2018. QUIZ 6. WEEK 43

Question 1

What ECG characteristic is typically seen in a healthy 2 year old?

A: Low QRS voltages
B: Deep Q-wave in V1
C: T-wave inversion in V1-V3
D: QT-prolongation

The correct answer is C

Low QRS voltages can be seen in Pericarditis, Myocarditis and Hypothyroidism (and in normal newborns)

Deep Q-waves in V1 suggest severe right ventricular hypertrophy.

T-wave inversion in V1-V3 are called juvenile T-waves. They are typically seen in young infants although they can persist into early adulthood.

QT-prolongation can be drug induced, hereditary, myocarditis etc. etc.

Life In The Fast Lane posted a really useful summary of pediatric ECG interpretation.

Question 2

Your patient presents with loss of consciousness, apnea and pinpoint pupils. She responds to 0,4 mg Naloxone, but relapses 60 minutes later. Another 0,4 mg is given, but 60 minutes later your patient again becomes unresponsive. What would be an appropriate dose for a Naloxone infusion for this patient?

A: 0,04 mg per hour
B: 0,13 mg per hour
C: 0,8 mg per hour
D: 4 mg per hour

The correct answer is B

An appropriate starting dose of Naloxone infusion would be ⅓ of the effective dose, run over 1 hour.

In this Emergency Medicine Cases podcast opiate related Emergency Care presentations are discussed in detail.

In the Netherlands we fortunately are not (yet) overwhelmed by the opioid epidemic. We hope we (Dutch physicians) learn from other countries and turn the tide.

Question 3

Your 6 year old patient presents with anorexia, nausea and abdominal pain in de right lower quadrant. You suspect a appendicitis and order an abdominal ultrasound. The ultrasound is suspect for ………. Epiploic appendagitis. What is true about this condition?

A: Management includes treatment with broad spectrum antibiotics
B: It is very common in children
C: Most commonly affects the descending colon in children
D: Symptoms improve in 72 hours and resolve in 3 weeks

The correct answer is D

Epiploic appendages are fat filled structures on the outside of the colon. Inflammation is uncommon in children. It most commonly affects the cecum in children.

It is self limiting in the vast majority of cases and antibiotics are not indicated.

Pediatric EM Morsels discuss this rather uncommon disease.

What statement is true about the management of the patient with a painful wrist and this X-ray?

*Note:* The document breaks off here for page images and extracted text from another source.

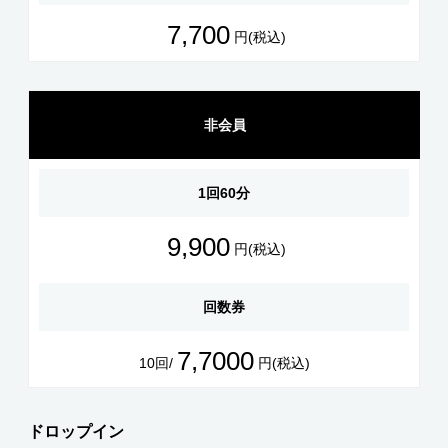
7,700
円(税込)
非会員
1回60分
9,900
円(税込)
回数券
7,7000
10回/
円(税込)
ドロップイン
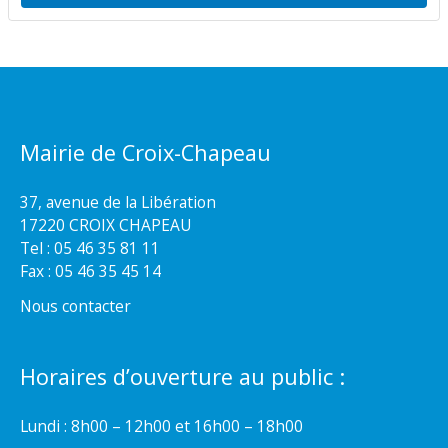
Mairie de Croix-Chapeau
37, avenue de la Libération
17220 CROIX CHAPEAU
Tel : 05 46 35 81 11
Fax : 05 46 35 45 14
Nous contacter
Horaires d’ouverture au public :
Lundi : 8h00 – 12h00 et 16h00 – 18h00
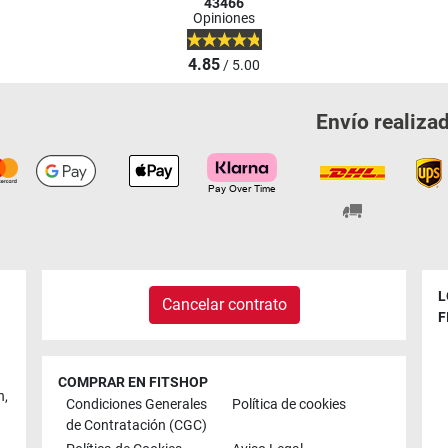
43466
Opiniones
4.85
/ 5.00
Envío realiza
L
Cancelar contrato
F
COMPRAR EN FITSHOP
n
,
Condiciones Generales
Política de cookies
de Contratación (CGC)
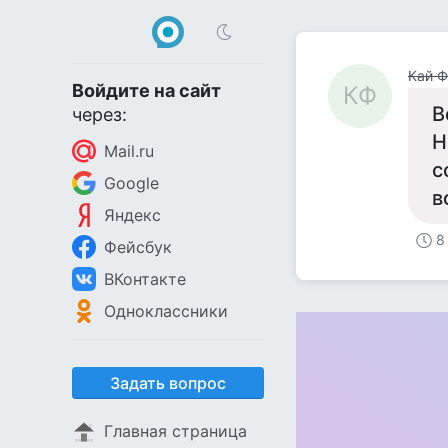
Кай Ф
Войдите на сайт
КФ
В
через:
Н
Mail.ru
с
Google
в
Яндекс
8
Фейсбук
ВКонтакте
Одноклассники
Задать вопрос
Главная страница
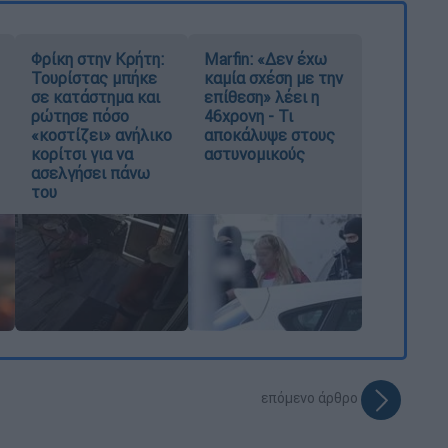
Φρίκη στην Κρήτη:
Marfin: «Δεν έχω
Τουρίστας μπήκε
καμία σχέση με την
σε κατάστημα και
επίθεση» λέει η
ρώτησε πόσο
46χρονη - Τι
«κοστίζει» ανήλικο
αποκάλυψε στους
κορίτσι για να
αστυνομικούς
ασελγήσει πάνω
του
επόμενο άρθρο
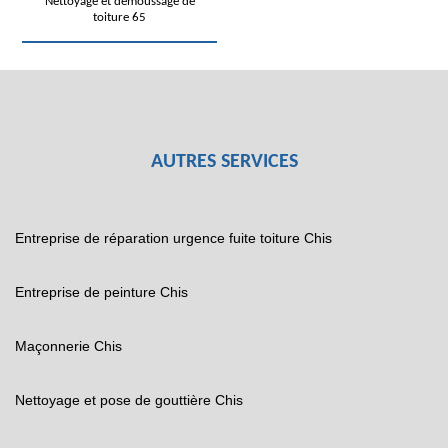
Nettoyage et démoussage de
toiture 65
AUTRES SERVICES
Entreprise de réparation urgence fuite toiture Chis
Entreprise de peinture Chis
Maçonnerie Chis
Nettoyage et pose de gouttière Chis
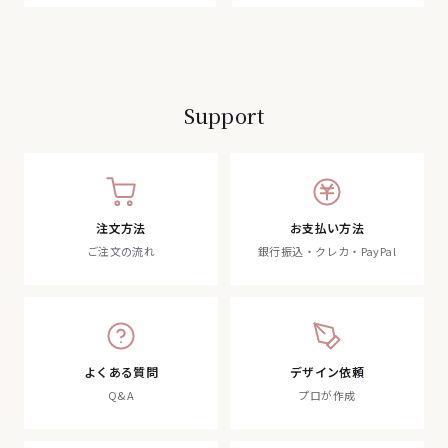
Support
注文方法
お支払い方法
ご注文の流れ
銀行振込・クレカ・PayPal
よくある質問
デザイン依頼
Q&A
プロが作成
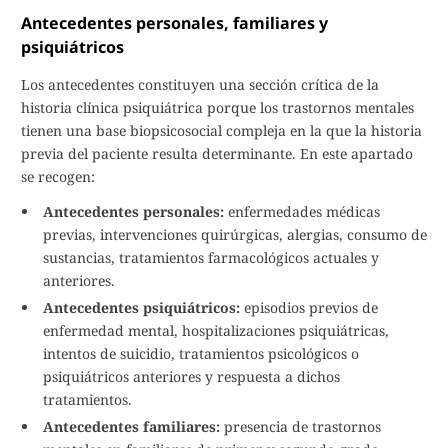
Antecedentes personales, familiares y
psiquiátricos
Los antecedentes constituyen una sección crítica de la
historia clínica psiquiátrica porque los trastornos mentales
tienen una base biopsicosocial compleja en la que la historia
previa del paciente resulta determinante. En este apartado
se recogen:
Antecedentes personales:
enfermedades médicas
previas, intervenciones quirúrgicas, alergias, consumo de
sustancias, tratamientos farmacológicos actuales y
anteriores.
Antecedentes psiquiátricos:
episodios previos de
enfermedad mental, hospitalizaciones psiquiátricas,
intentos de suicidio, tratamientos psicológicos o
psiquiátricos anteriores y respuesta a dichos
tratamientos.
Antecedentes familiares:
presencia de trastornos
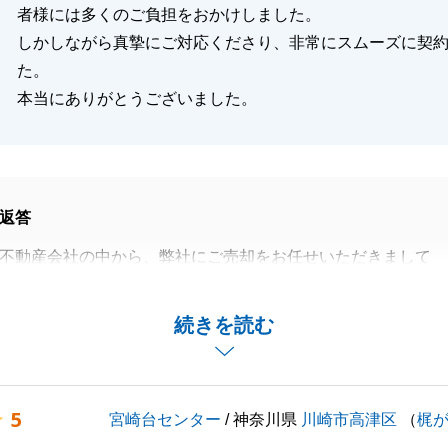
者様には多くのご負担をおかけしました。
しかしながら真摯にご対応くださり、非常にスムーズに契
た。
本当にありがとうございました。
返答
不動産会社の中から、弊社にご売却をお任せいただきまして
ございました。
、I様にもご協力いただきましたお陰で大変スムーズに取り
続きを読む
きました。
や不動産に関するご不明点等ございましたら、いつでもお気
だけますと幸いです。
5
宮崎台センター
/ 神奈川県
川崎市高津区
（
梶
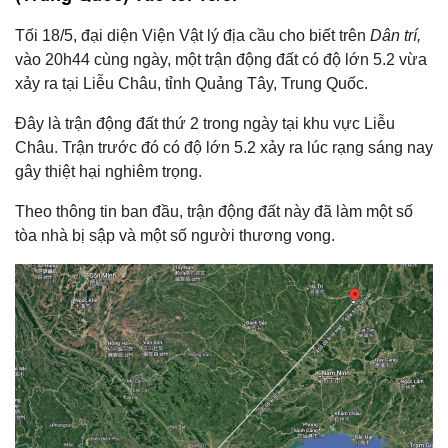
Tối 18/5, đại diện Viện Vật lý địa cầu cho biết trên
Dân trí,
vào 20h44 cùng ngày, một trận động đất có độ lớn 5.2 vừa
xảy ra tại Liễu Châu, tỉnh Quảng Tây, Trung Quốc.
Đây là trận động đất thứ 2 trong ngày tại khu vực Liễu
Châu. Trận trước đó có độ lớn 5.2 xảy ra lúc rạng sáng nay
gây thiệt hại nghiêm trọng.
Theo thông tin ban đầu, trận động đất này đã làm một số
tòa nhà bị sập và một số người thương vong.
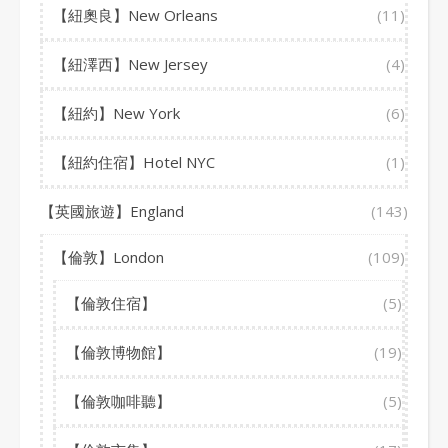
【紐奧良】New Orleans
(11)
【紐澤西】New Jersey
(4)
【紐約】New York
(6)
【紐約住宿】Hotel NYC
(1)
【英國旅遊】England
(143)
【倫敦】London
(109)
【倫敦住宿】
(5)
【倫敦博物館】
(19)
【倫敦咖啡聽】
(5)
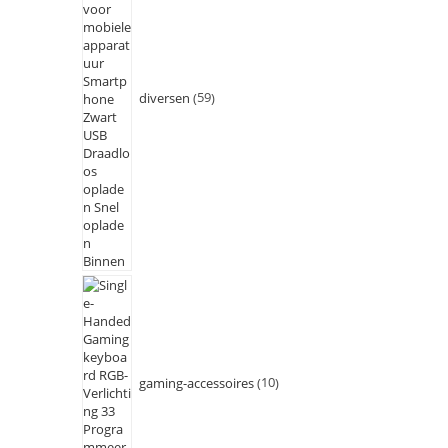
diversen
59
gaming-accessoires
10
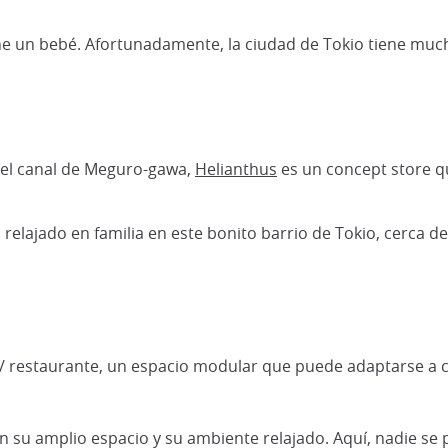
ene un bebé. Afortunadamente, la ciudad de Tokio tiene much
 del canal de Meguro-gawa,
Helianthus
es un concept store qu
 relajado en familia en este bonito barrio de Tokio, cerca d
ía / restaurante, un espacio modular que puede adaptarse a c
 su amplio espacio y su ambiente relajado. Aquí, nadie se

A: Put on a cast and follow up in one week
B: Reduction in the ED and follow up in one week
C: Reduction in the ED if surgery is not an option immediately, otherwise straight to the operating room.

The correct answer is C

Perilunate dislocations need surgery (open reduction, ligament repair and fixation) as soon as possible. However, if surgical intervention is not an option, closed reduction should be attempted in the Emergency Department.

emDocs posted an overview of common injuries requiring orthopedic consultation.

Question 5

An infant presents with a AV Nodal Reentry Tachycardia to your ED. Vagal manoeuvres and adenosine do not terminate the SVT. Your colleague asks if verapamil would be a good next treatment option. What is the correct response?

A: Hell no! Only as a last resort
B: Yes, good plan! Let’s try verapamil intravenously

Answer A is correct

Infants have immature myocardial regulating system and have difficulty storing and releasing calcium for myocyte contraction.

Newborns and infants can become highly dependent on extracellular calcium for myocardial contractility.

R.E.B.E.L. EM has this great post about the child with shock.